VIEW-5027 | Montreal General Hospital, Dorchester Street, Montreal, QC, 1913
Montreal General Hospital, Dorchester Street, Montreal, QC, 1913
Wm. Notman & Son
1913, 20th century
Silver salts on glass - Gelatin dry plate process
20 x 25 cm
Purchase from Associated Screen News Ltd.
© McCord Museum
Keywords: Architecture (8646) , Cityscape (3948) , medical (125) , Photograph (77678) , streetscape (1737)
Keys to History
Philanthropists were engaged in much charitable work other than poor relief, notably with hospitals. These were originally charitable institutions created to provide medical care for the poor, but over the 19th and early 20th centuries, under the influence of both a medicalized approach to poverty and the needs of the massively increased population, they grew in number, size and specialisation. Like many other social services, hospitals in Quebec were organized on a confessional basis. Religious orders ran the Catholic hospitals while Protestant hospitals were secular. The first Protestant hospital in Montreal was the Montreal General Hospital (MGH), founded in 1819. Other Canadian cities also organised general care institutions: the Toronto General, for example, dates from 1829. Although hospitals received substantial government grants from the 1830s on, most depended on philanthropic donations for their creation as well as for the development of new services, the opening of new wings, and so on.

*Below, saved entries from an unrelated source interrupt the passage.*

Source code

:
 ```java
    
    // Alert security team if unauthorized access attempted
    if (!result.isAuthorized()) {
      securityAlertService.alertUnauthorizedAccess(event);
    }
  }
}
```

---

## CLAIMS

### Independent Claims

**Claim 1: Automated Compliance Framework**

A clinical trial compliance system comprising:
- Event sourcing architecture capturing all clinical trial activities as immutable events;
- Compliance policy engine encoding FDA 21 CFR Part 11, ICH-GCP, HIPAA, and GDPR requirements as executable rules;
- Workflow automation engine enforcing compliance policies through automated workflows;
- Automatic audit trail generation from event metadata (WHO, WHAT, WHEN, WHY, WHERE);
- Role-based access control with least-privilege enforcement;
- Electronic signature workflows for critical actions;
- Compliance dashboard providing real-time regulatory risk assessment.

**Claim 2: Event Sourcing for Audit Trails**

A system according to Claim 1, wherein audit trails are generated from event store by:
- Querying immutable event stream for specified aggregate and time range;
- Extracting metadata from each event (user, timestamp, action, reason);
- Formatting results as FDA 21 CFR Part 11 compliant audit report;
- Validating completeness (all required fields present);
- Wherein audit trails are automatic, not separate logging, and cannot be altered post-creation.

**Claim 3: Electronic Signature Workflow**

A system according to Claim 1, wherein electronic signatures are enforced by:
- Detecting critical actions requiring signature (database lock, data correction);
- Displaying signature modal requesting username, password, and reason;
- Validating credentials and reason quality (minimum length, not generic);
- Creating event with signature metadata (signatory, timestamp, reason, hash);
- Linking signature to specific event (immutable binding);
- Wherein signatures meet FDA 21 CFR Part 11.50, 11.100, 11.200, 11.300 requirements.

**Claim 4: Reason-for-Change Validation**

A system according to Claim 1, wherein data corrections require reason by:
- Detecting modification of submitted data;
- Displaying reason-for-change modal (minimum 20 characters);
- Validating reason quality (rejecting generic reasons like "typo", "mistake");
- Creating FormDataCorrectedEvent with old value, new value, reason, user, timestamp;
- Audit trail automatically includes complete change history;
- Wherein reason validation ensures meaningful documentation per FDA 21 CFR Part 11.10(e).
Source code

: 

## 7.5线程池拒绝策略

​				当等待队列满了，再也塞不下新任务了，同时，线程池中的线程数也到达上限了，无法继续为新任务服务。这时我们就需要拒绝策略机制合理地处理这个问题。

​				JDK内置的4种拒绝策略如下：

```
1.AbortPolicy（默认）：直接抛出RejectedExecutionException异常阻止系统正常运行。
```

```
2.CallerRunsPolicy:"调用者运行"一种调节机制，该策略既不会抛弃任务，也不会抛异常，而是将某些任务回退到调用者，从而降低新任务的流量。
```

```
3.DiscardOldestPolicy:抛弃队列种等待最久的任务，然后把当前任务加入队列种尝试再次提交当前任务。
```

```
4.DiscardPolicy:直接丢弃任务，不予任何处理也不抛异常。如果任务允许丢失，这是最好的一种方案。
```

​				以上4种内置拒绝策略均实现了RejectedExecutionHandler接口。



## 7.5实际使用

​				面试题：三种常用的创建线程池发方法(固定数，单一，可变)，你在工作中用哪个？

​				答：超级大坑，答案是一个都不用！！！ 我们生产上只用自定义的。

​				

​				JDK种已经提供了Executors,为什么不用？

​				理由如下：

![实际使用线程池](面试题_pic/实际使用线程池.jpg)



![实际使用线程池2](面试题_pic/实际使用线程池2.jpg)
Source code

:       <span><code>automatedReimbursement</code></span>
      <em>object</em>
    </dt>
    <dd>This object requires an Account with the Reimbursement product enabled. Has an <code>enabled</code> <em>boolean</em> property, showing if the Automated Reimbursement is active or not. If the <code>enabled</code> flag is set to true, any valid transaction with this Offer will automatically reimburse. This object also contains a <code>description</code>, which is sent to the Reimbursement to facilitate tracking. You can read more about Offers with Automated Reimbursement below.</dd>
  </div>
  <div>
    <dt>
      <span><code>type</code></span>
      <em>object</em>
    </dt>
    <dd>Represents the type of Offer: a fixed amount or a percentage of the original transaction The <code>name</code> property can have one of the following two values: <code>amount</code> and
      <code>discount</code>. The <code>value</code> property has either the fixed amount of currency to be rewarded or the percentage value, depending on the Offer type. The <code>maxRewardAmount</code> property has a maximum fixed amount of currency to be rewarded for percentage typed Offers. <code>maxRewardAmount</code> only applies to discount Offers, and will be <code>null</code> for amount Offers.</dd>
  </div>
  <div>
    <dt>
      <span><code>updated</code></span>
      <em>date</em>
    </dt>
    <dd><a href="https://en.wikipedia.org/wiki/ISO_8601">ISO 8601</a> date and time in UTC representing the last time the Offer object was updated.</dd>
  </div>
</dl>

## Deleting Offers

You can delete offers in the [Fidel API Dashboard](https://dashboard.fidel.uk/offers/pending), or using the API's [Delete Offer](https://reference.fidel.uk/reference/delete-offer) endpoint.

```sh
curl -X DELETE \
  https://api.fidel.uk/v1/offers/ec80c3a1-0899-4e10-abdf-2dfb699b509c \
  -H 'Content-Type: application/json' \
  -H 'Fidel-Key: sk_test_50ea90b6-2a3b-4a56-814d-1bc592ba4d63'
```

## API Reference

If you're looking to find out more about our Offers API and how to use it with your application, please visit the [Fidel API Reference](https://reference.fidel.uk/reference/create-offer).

This is a photograph of the Montreal General Hospital, the large general hospital that served the city's Protestant population from the early 1800s on.
The hospital occupied the city block bordered by Dorchester (now René-Lévésque) Boulevard and de La Gauchetière, de Bullion and Saint Dominique Streets. It moved to Pine Avenue in 1955.
The hospital was started in 1819 by a group of doctors and philanthropists. It moved to its permanent building in 1822. Regular extensions were added over time to produce the constellation of buildings we see here in 1913.
The list of philanthropists associated with the MGH through donations and committee work reads like a Who's Who of Montreal and includes most of the city's prominent citizens.